In die Rubrik "Bewegende Begegnung" fällt der Abend mit Erika Rosenberg-Band beim Herbstforum des Ahrweiler Peter-Joerres-Gymnasiums. Bei ihrer europaweiten Lesereise, die sie von München an die Ahr führte, machte die 63-Jährige Station, "um als Zeitzeugin der zweiten Generation" aus dem Leben von Emilie Schindler zu berichten.

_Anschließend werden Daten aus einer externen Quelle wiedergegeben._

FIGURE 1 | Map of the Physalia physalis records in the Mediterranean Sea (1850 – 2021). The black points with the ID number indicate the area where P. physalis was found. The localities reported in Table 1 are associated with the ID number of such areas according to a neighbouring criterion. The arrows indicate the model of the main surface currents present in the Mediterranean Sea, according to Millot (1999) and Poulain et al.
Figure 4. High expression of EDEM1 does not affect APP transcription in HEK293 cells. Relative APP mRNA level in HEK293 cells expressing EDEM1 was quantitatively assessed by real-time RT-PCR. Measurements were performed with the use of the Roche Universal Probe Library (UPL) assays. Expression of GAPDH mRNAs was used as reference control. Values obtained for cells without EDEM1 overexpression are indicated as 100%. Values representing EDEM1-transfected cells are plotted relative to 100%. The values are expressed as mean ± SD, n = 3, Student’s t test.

Erika Rosenberg-Band las beim PJG-Herbstforum aus der Biografie 'Ich, Emilie Schindler' vor.
Foto: Martin Gausmann
Sie hatte die Witwe von Oskar Schindler, der mit ihr 1200 Menschen vor der Gaskammer rettete, 1991 in Argentinien kennen- und lieben gelernt. Da war der einstige Fabrikant Oskar Schindler bereits 17 Jahre tot."Sie wurde meine beste Freundin, war wie die Oma, die ich nie hatte", sagt die Biografin und Schriftstellerin, deren eigene Geschichte sich mit Emilie Schindlers für immer verwoben hat. Denn auch ihre jüdischen Eltern flohen 1936 vor dem Holocaust nach Südamerika. Die Thematik, die in der Familie verdrängt wurde, ließ den Drang in ihr wachsen, ein Buch über jüdische Einwanderer in Argentinien zu schreiben."Und dabei stolperte ich 1990 über 'Milli'. Das war kein Zufall, das war Kausalität", ist sie sich sicher. "Ihre Zivilcourage imponierte mir derart, dass ich ihr vorschlug, ihre Biografie zu schreiben." Es folgten bis zum Tod der damals 94-jährigen Schindler-Witwe 2001 in Bayern elf recherchereiche Jahre mit unendlich vielen Gesprächen, ein gemeinsamer Besuch bei den Dreharbeiten von Steven Spielbergs' Film "Schindlers Liste" in Israel und die Auszeichnung mit dem Bundesverdienstkreuz, das im Bonner Haus der Geschichte aufbewahrt wird.Eines wird den rund 150 Besuchern schnell klar: Die Anerkennung des selbstlosen und gefährlichen Einsatzes von Oskar Schindlers Frau für die Juden kommt im geschichtlichen und literarischen Rückblick viel zu kurz, im Spielfilm spielt sie gar keine Rolle. Sie war es, die die Menschen im Arbeitslager Plaszow und in der Rüstungsfabrik in Brünnlitz mit Essen und Medikamenten versorgte."Es war eine unglaubliche Leistung beider an 2000 Tagen. Und sie war phasenweise schon sehr verbittert, dass ihrem Mann, von dem sie getrennt lebte, aber nie geschieden wurde, weltweite Anerkennung wiederfuhr wie die Auszeichnung von Yad Vashem als 'Gerechter unter den Völkern'. Sie dagegen lebte völlig isoliert in Armut", so Rosenberg-Band.Auch Spielberg habe in den fünf Tagen in Israel keinerlei Notiz von ihr genommen. "Der Hollywood-Film entfernt sich sehr von Emilies Realität und meinen Recherchen." Die ergaben auch, dass die Schindlers umgerechnet 26 Millionen Euro ausgegeben haben. "Da sind sich auch alle Überlebenden, die ich in 24 Jahren interviewt habe, einig: Die Schindlers hätten alles geopfert, um Menschen zu retten."